Estes temas são abordados em dois livros de minha autoria: Jogo geopolítico das Comunicações 5G: Estados Unidos, China e o impacto no Brasil e Geopolítica das Comunicações, ambos de edição autoral, publicado na Amazon.

Por outro lado, Elon Musk da Star Link ofereceu sinal de internet por satélite para a Ucrânia, mediante a entrega de terminais terrestres para acessar aos sinais de telecomunicações. Este ato produz dois riscos. Primeiro, o terminal de acesso à internet pode ser geolocalizado e rastreado pelas forças militares russas e, assim, ser considerado um alvo militar. Segundo, o próprio satélite pode se tornar um alvo das forças russas e, assim, objeto de disrupção e/ou destruição. Também, a utilização de drones, os quais utilizam a faixa de radiofrequências, para produzir inteligência militar e atacar alvos russos, pode ser objeto de geolocalização. Forças militares russas têm derrubados sites governamentais da Ucrânia. Registre-se que a disrupção do sistema de comunicações impede o acesso aos serviços de emergência na Ucrânia, em prejuízos ao socorro aos feridos de guerra. Especialistas debatem a respeito se um ataque cibernético pela Rússia a um país membro da OTAN seria considerado um ato de guerra.

Os especialistas entendem que se o ataque militar for significativo, então a operação cibernética seria qualificada como um ato de guerra. Outro tema é a utilização de redes sociais em campanhas de desinformação da população, com a disseminação de notícias falsas. Operações de desinformação, de influência e psicológica são utilizadas pelas forças russas em larga escala. Um dos primeiro alvos das operações militares é a infraestrutura associada à cognição da população. Por isto, as redes sociais são, também, alvos militares. A reputação dos líderes é objeto de campanhas de difamação online, bem como há medidas para sabotar a economia do País. No tema da mídia, a Rússia adotou legislação para controlar a informação divulgada pela mídia russa e redes sociais.

Outros países baniram a divulgação de informações por agências de mídia estatais da Rússia. A manipulação da opinião da pública é um dos objetivos da guerra e manipulação dos fatos e da verdade, isto é, a guerra informacional e o controle das narrativas divulgadas dentro do seu território e para o mundo.

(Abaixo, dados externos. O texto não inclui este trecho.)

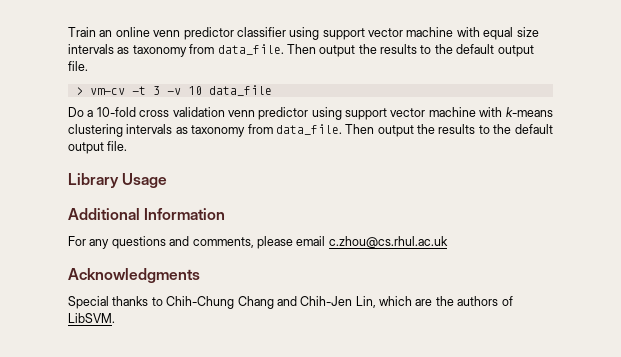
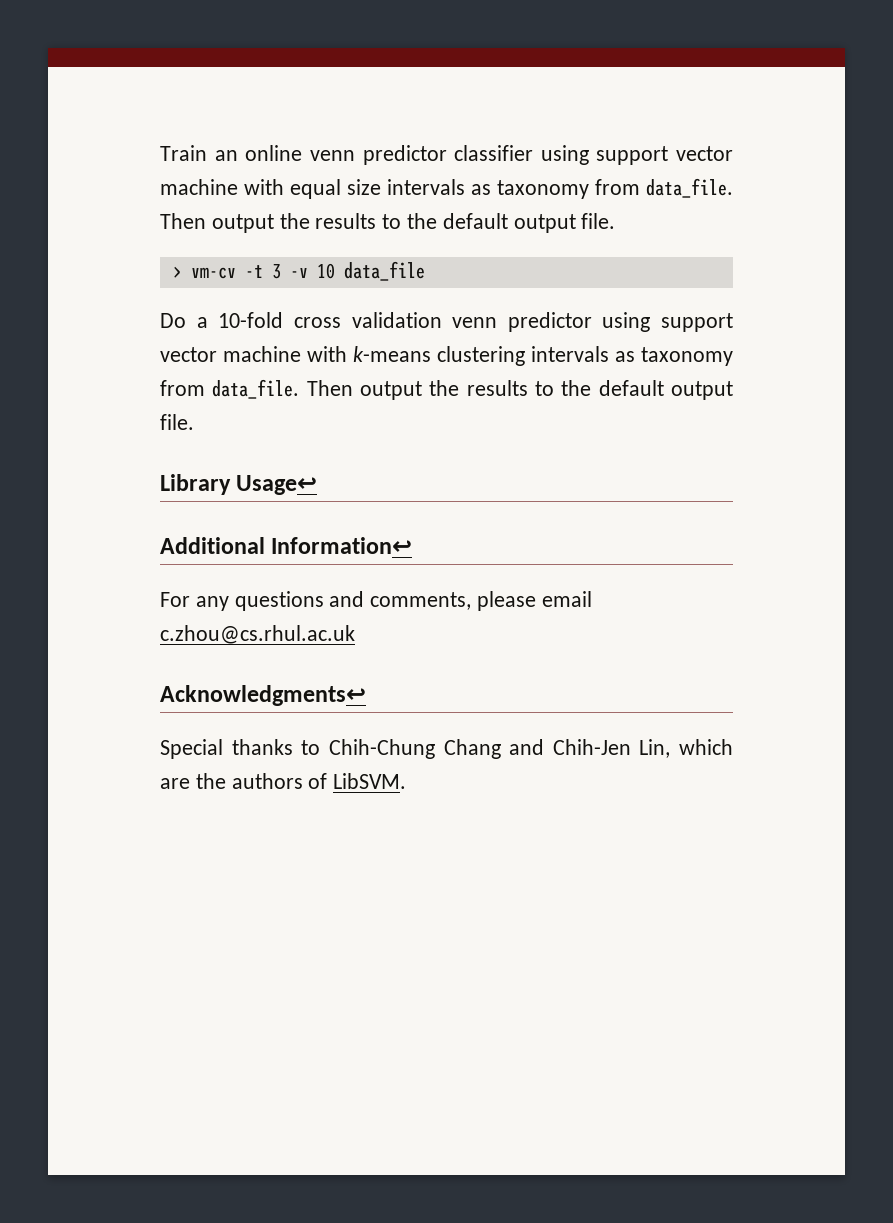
[122,173,168,188] Usage -> [236,475,318,495] Usage↩
[144,208,226,220] Information -> [271,537,413,554] Information↩
[68,268,200,283] Acknowledgments -> [160,685,366,706] Acknowledgments↩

Resumindo-se: o Brasil tem muito a aprender a trágica guerra entre Ucrânia e Rússia. Algumas lições. Primeira, é a aprendizagem é a percepção da essencialidade da infraestrutura de comunicações à economia do País e a sociedade.  Segunda, é o fortalecimento da segurança cibernética do País, especialmente a segurança cibernética das infraestruturas de redes de comunicações. Também, o Brasil deve se engajar mais internacionalmente para a aprovação de normas de responsabilidade cibernéticas pelos países.   Terceira, a percepção do impacto da campanhas de desinformação realizadas em redes sociais e os riscos à democracia, com os riscos à dimensão cognitiva da população. Quarta, o objetivo geoeconômico para redução da dependência geoeconômica do País com os fertilizantes oriundos da Rússia (cerca de 90% – noventa por cento). Quinta, a demanda por inovações no setor de defesa, especialmente com as tecnologias emergentes.  Sexta, a necessidade de reforço à integridade do sistema democrático e a integridade do sistema eleitoral contra operações de influência, psicológicas e de desinformação com objetivo de manipular a vontade política.

** Todos os direitos reservados, não podendo ser reproduzido ou usado sem citar a fonte.

Ericson M. Scorsim. Advogado e Consultor em Direito Regulatório das Comunicações. Doutor em Direito pela USP. Autor do livro Jogo Geopolítico das Comunicações 5G: Estados Unidos, China e o Impacto no Brasil, Amazon. Autor do livro Geopolítica das Comunicações, Amazon.


[1] O Estado do Paraná tem uma das maiores comunidades ucranianas do Brasil. Por isto, a nossa solidariedade com o povo da Ucrânia, vítima da agressão causada pelo Presidente Putin da Rússia.